While we’re on the subject of applying force… if a less patient installer or service technician worked on the system before you arrived, don’t be surprised to find one of the connectors broken off and rolling around in the case. Another clue would be the insulation fault caused by the connector making contact with the inverter case.
Unfortunately, one of the first jobs you have to do when carrying out a re-inspection is to repair these broken connectors. You can install a new connector if you have the right spare parts and if installation is in fact possible once you have opened the case cover.
I clearly recall the smiling sales person from the connector manufacturer telling me at Intersolar how easy these connectors are to unplug. And I didn’t find it at all difficult – on the exhibition stand. But when you are on a ladder 3 metres up, working on a system with 60 connectors, 56 of which are easy to disconnect, yet 4 will not move for love nor money, you are likely to experience the same extreme frustration that led to the writing of this article.
Once again, clearly and concisely for everyone’s benefit:
- There should be an acceptable amount of space between each of the connectors on the inverter.
- The connectors should be easy to access and not require you to undo six screws, because you can guarantee that at least one will have a stripped head when you are called out to it.
- The connectors in the case should not be angled to the rear, preventing any normal human being from inserting a tool to undo them.
- It should be explained to installers that locating a cable conduit directly under the inverter makes it impossible to access the connectors later.
- It should be possible to disconnect string 8 without having to disconnect strings 1-8.
- Being able to carry out measurements without having to unplug any connectors at all, as outlined earlier, would be the ideal scenario.
- You should be able to access the connectors without having to resort to using a broom handle or a metre stick (see photo below).

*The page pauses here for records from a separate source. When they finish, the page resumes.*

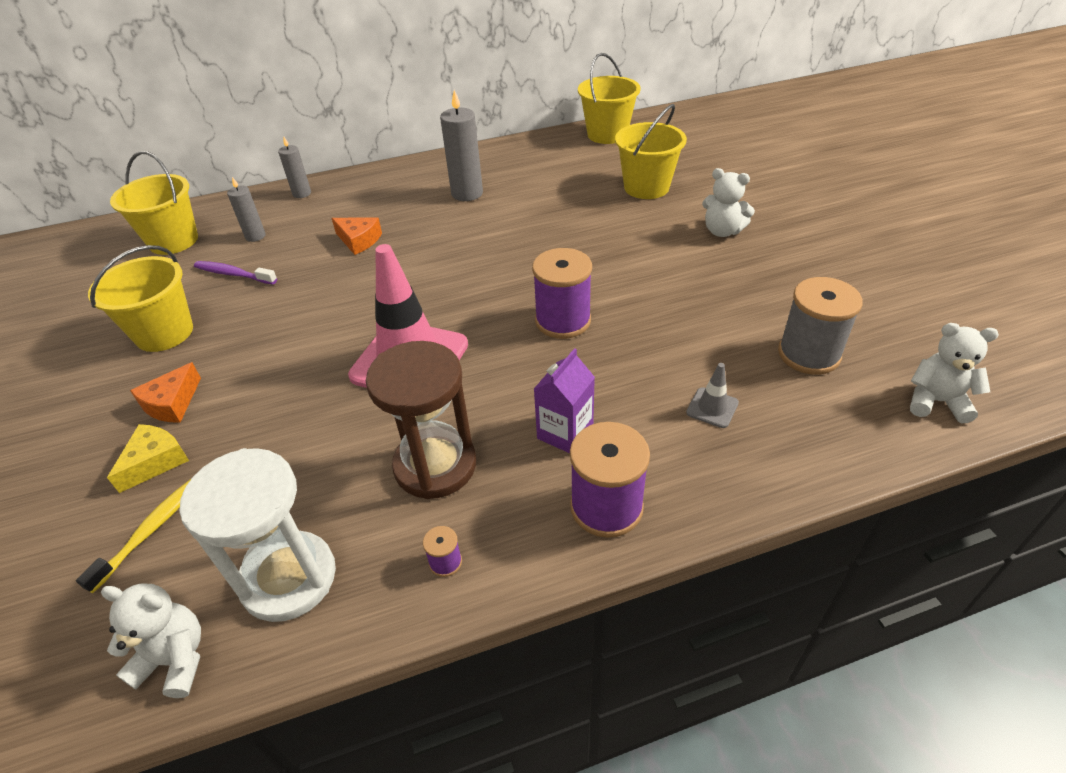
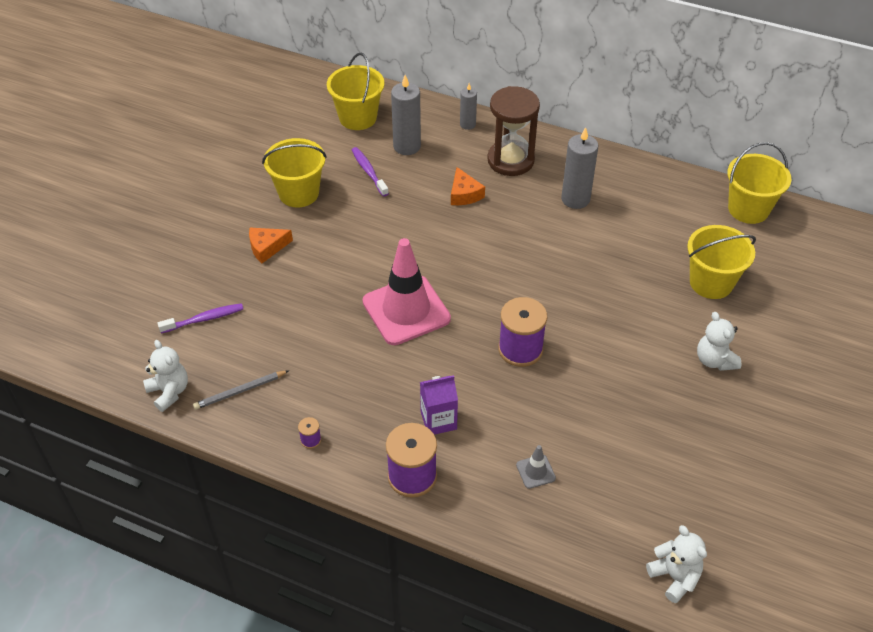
camera: 40 degrees right, 5 degrees up
yellow toothbrush [76,478,192,593] -> purple toothbrush [157,303,243,333]
yellow cheese [107,424,189,493] -> none
white hourglass [179,448,336,622] -> grey pencil [193,370,289,410]
grey candle [227,177,266,242] -> grey candle [391,75,421,155], size x1.68
brown hourglass [366,341,476,499] -> brown hourglass moved to [487,86,540,176]
grey spool [778,277,863,375] -> none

- And a word to installers. We need to access these connectors on a regular basis and would be really pleased if we didn’t have to lie in the mud or crawl around in the dirt while doing so. Also, trying to unplug one of these infernal connectors is a lot more pleasant when you are on the ground rather than balancing five metres in the air on a ladder.
So, dear inverter manufacturers, please don’t take this personally, but would you mind having a word with your installers and also do some research into the connector problems I’ve just described. Think for a moment of the lacerated, bleeding fingers that are now an inevitable fact of life for all engineers who do battle with inverter connectors whenever they make a service call.
Then dig deep into your inner selves. I am sure you can find a way of making my dream come true. You have the power to make re-inspections a breeze for every installer and installation engineer, and to make re-inspections something that they actually look forward to.
And if you’d like to do something really clever, take a look at what your Asian colleagues are doing: making inverters that allow you to measure complete IV curves.
In future, why not make inverters that you can switch into service mode, preferably remotely? The inverters would then carry out the measurements automatically and send the results for all module strings to a data portal. Then we wouldn’t need to unplug connectors or stand around on ladders making the air turn blue…
Regards, your extremely exasperated service engineer nursing freshly cut fingers – again.
PS And don’t even dare to submit a device for an innovation prize that doesn’t take on board my dream checklist. Thank you.
PPS If fellow-sufferers feel the need to share their connector experiences, or if inverter manufacturers would like to tell me I’m too dumb to unplug a connector, the comments area under this article offers you this very option. Let the discussion commence!